#### Dataset:
========
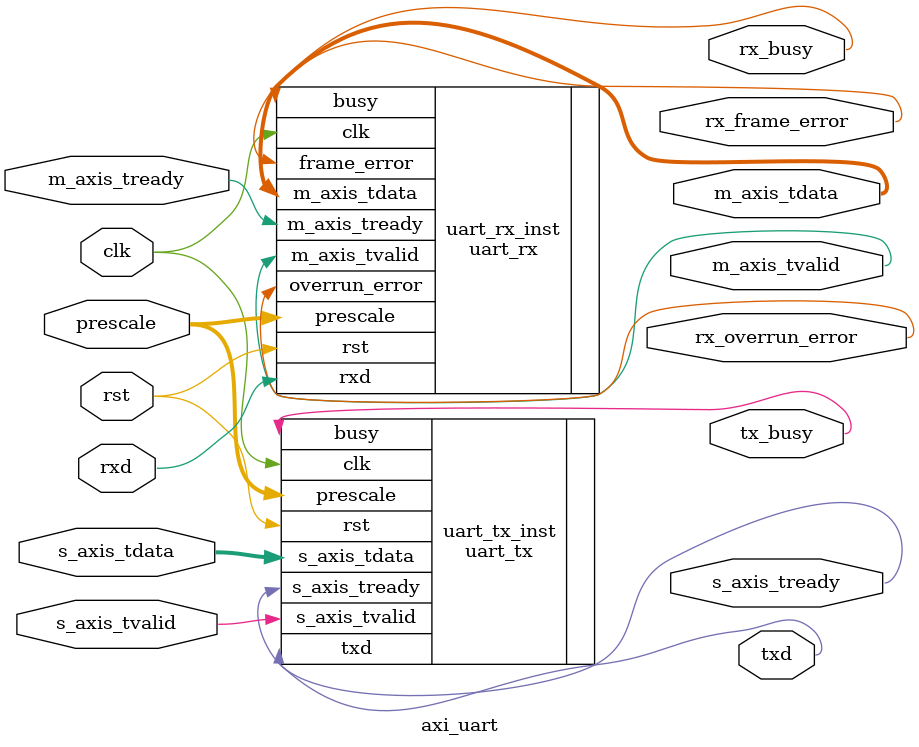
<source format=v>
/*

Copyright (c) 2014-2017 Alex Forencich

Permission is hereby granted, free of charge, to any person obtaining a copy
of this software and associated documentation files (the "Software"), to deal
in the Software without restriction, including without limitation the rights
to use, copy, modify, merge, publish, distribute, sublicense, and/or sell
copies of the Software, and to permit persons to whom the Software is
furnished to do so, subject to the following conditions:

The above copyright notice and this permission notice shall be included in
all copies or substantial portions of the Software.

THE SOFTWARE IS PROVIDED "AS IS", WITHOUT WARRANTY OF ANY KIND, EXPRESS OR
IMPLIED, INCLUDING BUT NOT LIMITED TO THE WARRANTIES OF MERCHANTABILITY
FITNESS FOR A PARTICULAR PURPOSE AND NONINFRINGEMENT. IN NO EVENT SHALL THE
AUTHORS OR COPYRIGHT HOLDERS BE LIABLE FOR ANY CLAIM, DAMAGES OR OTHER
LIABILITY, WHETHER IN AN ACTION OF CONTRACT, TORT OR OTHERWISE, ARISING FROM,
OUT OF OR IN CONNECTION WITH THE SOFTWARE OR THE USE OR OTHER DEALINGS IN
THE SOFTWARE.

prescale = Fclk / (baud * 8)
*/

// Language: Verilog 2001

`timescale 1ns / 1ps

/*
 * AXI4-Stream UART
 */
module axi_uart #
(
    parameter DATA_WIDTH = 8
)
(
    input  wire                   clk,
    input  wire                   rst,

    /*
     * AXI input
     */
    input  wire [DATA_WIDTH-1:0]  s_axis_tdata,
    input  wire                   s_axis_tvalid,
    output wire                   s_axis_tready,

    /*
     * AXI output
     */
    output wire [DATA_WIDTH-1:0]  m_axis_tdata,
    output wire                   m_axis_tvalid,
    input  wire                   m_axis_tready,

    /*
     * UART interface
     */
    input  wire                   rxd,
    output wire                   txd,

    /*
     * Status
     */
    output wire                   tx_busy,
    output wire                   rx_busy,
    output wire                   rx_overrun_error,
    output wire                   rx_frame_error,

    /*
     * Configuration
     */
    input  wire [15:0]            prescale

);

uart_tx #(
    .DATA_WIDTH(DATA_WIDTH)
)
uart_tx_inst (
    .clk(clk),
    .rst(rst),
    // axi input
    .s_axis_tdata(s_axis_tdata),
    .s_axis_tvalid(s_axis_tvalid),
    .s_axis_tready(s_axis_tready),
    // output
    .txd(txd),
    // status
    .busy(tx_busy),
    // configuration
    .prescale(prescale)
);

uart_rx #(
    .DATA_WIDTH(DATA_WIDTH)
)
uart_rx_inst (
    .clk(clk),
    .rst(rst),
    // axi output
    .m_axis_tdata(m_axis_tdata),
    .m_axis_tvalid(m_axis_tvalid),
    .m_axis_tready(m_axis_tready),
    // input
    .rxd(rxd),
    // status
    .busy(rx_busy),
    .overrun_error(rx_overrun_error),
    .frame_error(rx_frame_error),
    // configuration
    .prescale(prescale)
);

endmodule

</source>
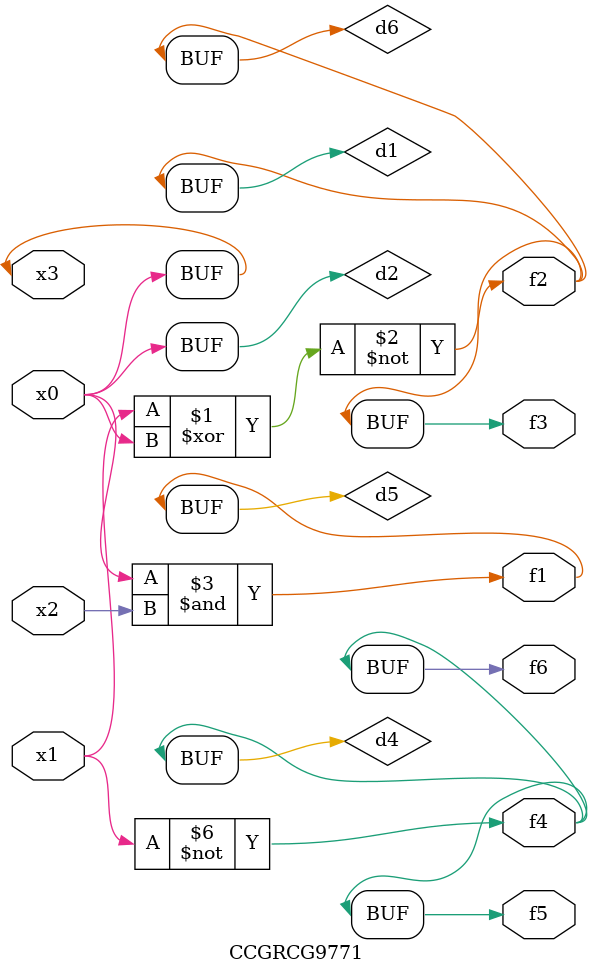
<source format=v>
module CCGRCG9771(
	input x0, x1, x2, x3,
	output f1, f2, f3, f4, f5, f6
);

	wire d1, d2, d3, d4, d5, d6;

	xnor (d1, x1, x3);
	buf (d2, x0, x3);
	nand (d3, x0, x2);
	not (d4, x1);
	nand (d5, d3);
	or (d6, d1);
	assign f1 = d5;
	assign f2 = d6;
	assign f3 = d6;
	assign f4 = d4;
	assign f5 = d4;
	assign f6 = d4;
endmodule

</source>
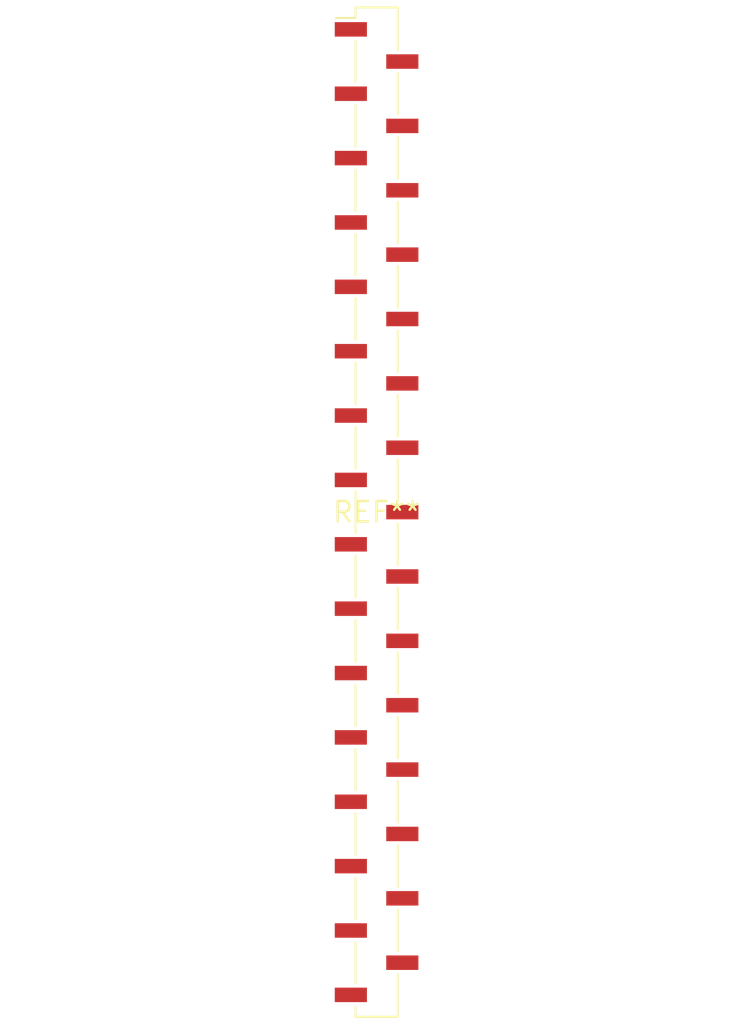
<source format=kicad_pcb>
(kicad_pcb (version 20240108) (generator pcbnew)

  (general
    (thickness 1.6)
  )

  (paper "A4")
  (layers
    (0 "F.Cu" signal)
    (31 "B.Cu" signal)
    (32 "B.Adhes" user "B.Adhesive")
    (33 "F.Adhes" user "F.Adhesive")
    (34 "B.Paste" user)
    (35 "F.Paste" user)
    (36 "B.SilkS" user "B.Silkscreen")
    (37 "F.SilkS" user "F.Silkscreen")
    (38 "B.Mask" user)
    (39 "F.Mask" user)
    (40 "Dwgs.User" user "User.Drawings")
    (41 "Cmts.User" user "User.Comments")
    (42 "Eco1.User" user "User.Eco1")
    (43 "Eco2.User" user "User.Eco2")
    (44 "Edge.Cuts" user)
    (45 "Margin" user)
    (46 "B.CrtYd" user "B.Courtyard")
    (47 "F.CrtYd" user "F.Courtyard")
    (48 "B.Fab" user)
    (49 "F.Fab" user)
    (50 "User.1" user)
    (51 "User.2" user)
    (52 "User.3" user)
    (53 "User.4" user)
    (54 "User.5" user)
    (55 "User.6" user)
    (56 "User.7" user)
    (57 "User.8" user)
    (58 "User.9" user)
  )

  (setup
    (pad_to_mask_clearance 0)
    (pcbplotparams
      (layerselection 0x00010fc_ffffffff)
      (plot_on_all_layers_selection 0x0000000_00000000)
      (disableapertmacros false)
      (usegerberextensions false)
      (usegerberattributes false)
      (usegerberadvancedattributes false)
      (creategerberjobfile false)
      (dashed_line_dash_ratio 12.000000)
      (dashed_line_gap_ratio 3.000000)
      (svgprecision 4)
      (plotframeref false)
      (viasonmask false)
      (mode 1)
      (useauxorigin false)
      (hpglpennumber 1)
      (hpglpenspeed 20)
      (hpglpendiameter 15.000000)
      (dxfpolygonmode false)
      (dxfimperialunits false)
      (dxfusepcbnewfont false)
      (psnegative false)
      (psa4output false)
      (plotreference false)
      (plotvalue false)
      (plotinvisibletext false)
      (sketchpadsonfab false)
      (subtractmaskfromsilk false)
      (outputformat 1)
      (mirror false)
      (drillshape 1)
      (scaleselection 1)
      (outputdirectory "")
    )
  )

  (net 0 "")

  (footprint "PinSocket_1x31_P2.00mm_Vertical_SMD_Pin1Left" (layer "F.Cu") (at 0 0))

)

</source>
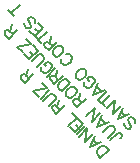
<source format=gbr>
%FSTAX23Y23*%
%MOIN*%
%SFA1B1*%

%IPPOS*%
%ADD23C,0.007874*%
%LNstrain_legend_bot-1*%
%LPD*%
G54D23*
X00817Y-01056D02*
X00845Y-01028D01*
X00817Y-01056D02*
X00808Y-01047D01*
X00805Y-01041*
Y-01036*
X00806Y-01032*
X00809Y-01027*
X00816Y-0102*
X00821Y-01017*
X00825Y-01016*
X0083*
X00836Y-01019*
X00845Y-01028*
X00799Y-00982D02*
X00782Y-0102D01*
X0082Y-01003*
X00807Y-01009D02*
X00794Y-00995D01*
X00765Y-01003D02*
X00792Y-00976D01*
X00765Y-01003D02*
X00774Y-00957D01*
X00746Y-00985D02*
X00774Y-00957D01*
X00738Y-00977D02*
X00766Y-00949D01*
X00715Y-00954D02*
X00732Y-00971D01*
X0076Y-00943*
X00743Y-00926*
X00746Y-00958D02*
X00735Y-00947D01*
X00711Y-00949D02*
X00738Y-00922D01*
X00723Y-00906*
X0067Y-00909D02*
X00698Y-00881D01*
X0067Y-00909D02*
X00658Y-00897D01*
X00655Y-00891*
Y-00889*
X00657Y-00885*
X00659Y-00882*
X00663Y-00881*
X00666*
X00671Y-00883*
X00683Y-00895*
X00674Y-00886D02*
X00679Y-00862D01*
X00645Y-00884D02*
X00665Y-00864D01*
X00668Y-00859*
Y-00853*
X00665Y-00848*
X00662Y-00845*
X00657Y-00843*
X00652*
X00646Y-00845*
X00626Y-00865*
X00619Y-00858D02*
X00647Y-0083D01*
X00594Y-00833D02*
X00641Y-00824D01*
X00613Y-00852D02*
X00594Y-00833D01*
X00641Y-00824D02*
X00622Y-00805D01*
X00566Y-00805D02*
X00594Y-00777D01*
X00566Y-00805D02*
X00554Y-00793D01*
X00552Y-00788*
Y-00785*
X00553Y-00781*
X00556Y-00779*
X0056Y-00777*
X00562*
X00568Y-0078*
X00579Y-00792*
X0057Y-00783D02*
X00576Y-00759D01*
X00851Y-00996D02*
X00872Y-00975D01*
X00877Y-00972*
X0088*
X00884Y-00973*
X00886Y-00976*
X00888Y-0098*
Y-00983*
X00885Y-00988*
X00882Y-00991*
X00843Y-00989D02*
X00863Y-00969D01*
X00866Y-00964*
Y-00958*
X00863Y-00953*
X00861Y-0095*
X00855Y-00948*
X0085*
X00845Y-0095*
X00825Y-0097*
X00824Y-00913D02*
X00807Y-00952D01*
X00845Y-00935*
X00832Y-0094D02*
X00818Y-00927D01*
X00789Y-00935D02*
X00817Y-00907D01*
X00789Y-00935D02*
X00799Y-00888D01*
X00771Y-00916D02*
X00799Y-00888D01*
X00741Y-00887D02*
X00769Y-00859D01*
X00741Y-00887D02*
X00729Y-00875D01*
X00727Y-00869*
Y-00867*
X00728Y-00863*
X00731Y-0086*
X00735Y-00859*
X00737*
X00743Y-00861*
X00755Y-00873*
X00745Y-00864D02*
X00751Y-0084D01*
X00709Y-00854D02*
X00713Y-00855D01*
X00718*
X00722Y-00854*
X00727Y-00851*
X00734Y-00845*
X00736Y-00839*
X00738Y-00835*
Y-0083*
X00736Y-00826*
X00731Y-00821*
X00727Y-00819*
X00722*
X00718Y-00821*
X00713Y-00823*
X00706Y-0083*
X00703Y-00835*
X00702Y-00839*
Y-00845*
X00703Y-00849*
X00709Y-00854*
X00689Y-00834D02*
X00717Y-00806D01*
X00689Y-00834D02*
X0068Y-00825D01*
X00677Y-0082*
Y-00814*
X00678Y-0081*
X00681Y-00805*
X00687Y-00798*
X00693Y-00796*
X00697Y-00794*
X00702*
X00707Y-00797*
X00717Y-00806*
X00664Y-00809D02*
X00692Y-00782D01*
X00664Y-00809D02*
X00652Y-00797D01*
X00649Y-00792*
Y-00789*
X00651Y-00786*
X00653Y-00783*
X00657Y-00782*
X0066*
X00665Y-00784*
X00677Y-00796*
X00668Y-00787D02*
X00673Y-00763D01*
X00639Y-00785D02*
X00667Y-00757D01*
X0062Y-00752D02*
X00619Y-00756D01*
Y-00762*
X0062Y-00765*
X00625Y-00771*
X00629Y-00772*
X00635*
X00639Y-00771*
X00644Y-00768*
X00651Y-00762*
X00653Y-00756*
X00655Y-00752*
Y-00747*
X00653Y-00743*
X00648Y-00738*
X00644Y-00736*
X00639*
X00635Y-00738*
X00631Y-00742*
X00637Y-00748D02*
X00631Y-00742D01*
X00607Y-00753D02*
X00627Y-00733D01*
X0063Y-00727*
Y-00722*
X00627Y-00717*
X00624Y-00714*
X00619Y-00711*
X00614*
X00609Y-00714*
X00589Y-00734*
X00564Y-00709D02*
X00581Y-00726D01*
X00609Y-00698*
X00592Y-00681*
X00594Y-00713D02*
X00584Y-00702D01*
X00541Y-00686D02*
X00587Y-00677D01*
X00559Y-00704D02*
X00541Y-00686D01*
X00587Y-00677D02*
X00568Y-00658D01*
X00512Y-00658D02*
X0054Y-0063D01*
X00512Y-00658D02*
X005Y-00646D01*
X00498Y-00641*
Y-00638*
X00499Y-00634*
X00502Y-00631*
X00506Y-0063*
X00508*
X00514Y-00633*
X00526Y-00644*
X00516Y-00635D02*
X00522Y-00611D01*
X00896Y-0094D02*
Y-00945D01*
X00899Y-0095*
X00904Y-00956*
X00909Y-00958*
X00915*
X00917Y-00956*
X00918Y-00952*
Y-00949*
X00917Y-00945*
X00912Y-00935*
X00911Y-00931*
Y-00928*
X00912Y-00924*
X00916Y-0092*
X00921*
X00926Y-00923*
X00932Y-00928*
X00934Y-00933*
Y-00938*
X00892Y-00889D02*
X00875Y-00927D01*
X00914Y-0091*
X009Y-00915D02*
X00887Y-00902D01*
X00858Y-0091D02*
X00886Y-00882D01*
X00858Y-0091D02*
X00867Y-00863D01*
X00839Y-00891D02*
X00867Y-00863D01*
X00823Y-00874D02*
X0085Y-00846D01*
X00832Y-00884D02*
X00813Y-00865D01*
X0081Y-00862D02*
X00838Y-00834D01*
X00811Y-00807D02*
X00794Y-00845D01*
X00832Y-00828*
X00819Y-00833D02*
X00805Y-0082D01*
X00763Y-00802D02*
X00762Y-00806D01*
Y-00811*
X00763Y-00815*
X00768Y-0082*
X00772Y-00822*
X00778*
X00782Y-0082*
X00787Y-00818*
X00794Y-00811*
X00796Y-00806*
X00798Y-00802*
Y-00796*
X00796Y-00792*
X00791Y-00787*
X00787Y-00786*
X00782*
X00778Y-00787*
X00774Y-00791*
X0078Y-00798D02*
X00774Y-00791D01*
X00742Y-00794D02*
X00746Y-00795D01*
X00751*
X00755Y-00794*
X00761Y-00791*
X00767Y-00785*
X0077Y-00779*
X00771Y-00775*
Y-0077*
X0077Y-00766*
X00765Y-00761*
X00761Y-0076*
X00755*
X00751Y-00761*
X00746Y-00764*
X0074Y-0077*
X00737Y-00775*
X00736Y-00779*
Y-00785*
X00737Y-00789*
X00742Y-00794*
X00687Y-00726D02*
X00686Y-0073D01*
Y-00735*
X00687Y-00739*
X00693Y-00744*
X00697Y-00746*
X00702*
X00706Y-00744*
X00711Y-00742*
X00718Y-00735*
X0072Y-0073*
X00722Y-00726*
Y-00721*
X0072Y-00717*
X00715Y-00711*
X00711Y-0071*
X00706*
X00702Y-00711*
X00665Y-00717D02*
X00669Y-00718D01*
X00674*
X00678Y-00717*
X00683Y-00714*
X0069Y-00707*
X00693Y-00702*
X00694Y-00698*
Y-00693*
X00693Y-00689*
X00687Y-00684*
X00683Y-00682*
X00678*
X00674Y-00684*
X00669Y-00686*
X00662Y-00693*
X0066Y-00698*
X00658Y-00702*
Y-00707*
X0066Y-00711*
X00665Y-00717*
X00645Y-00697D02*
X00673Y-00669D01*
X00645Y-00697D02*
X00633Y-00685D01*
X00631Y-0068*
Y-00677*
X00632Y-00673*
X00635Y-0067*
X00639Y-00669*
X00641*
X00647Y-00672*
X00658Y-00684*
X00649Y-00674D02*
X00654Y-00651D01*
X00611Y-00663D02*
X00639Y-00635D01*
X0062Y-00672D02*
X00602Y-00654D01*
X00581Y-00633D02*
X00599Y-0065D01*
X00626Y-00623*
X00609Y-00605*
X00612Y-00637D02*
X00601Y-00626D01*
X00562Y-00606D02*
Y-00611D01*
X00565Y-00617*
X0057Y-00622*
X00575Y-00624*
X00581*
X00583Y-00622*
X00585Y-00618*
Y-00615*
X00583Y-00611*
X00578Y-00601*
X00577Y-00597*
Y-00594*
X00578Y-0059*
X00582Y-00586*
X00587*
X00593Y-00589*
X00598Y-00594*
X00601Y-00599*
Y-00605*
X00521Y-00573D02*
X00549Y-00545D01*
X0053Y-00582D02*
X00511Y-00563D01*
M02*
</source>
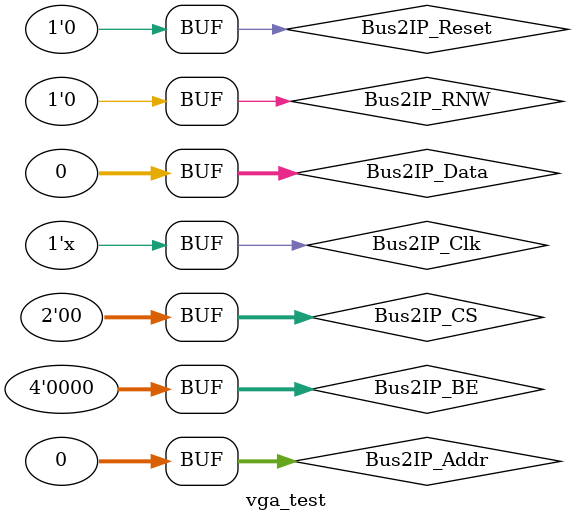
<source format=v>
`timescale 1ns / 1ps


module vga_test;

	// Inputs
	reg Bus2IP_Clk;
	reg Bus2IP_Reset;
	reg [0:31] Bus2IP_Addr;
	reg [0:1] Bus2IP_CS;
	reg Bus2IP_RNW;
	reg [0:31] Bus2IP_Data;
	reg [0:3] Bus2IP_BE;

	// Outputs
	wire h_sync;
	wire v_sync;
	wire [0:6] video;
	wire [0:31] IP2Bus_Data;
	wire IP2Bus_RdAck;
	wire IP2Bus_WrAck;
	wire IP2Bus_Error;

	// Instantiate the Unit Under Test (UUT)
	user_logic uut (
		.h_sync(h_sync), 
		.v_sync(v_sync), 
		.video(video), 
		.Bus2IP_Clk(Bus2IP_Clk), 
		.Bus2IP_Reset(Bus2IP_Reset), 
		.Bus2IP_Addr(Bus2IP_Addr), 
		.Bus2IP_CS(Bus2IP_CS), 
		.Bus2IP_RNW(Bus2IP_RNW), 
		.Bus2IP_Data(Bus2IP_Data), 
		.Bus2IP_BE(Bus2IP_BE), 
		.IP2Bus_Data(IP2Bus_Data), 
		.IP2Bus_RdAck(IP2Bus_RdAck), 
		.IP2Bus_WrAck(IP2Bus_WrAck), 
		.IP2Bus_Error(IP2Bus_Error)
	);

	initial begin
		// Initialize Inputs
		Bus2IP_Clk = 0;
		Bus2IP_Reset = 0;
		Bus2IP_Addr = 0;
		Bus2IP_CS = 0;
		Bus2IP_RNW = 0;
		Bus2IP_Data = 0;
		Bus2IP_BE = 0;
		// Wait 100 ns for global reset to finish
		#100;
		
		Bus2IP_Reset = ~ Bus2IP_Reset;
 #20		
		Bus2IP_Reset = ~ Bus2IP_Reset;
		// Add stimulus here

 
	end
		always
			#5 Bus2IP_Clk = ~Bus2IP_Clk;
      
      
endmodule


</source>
========
Copy out the lines above exactly, beginning at the one that contains "X00665Y-00848*" and ending at the one that contains "X0057Y-00783D02*".

#### Result of the task:
X00665Y-00848*
X00662Y-00845*
X00657Y-00843*
X00652*
X00646Y-00845*
X00626Y-00865*
X00619Y-00858D02*
X00647Y-0083D01*
X00594Y-00833D02*
X00641Y-00824D01*
X00613Y-00852D02*
X00594Y-00833D01*
X00641Y-00824D02*
X00622Y-00805D01*
X00566Y-00805D02*
X00594Y-00777D01*
X00566Y-00805D02*
X00554Y-00793D01*
X00552Y-00788*
Y-00785*
X00553Y-00781*
X00556Y-00779*
X0056Y-00777*
X00562*
X00568Y-0078*
X00579Y-00792*
X0057Y-00783D02*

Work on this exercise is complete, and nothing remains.